* **What to work on**
Find and copy the lines in the records beneath this task that contain the word "centimetres".

Source data
========================
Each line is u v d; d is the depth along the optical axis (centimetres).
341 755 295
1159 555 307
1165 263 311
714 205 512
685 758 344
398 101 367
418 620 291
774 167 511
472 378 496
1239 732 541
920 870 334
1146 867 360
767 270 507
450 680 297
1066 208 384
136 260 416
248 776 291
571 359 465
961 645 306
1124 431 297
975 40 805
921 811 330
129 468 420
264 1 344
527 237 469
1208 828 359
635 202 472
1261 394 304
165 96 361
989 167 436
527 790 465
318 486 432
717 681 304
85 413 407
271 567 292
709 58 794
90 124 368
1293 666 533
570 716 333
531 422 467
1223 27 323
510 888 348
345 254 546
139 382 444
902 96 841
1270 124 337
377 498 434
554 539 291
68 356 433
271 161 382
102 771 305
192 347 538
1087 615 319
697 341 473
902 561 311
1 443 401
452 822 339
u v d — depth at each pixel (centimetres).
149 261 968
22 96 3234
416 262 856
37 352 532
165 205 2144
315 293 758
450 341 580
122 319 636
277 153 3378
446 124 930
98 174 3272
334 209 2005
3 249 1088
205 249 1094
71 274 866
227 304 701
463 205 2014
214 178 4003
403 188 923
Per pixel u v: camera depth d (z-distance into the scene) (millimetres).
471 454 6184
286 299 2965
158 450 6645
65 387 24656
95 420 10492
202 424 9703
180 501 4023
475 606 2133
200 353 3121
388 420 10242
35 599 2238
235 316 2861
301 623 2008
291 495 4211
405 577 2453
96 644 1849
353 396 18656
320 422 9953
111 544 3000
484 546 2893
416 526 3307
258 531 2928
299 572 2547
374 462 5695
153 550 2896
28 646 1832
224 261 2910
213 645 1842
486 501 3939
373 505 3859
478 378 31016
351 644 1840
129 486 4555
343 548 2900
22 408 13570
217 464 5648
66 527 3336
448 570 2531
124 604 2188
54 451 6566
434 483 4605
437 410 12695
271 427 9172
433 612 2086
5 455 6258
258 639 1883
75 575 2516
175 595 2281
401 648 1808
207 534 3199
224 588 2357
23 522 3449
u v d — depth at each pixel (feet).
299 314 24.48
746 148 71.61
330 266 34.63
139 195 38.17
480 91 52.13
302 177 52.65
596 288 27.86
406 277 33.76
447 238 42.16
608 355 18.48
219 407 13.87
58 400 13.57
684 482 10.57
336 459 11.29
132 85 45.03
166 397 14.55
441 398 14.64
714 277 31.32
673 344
========================
* **Answer to the problem**
Each line is u v d; d is the depth along the optical axis (centimetres).
u v d — depth at each pixel (centimetres).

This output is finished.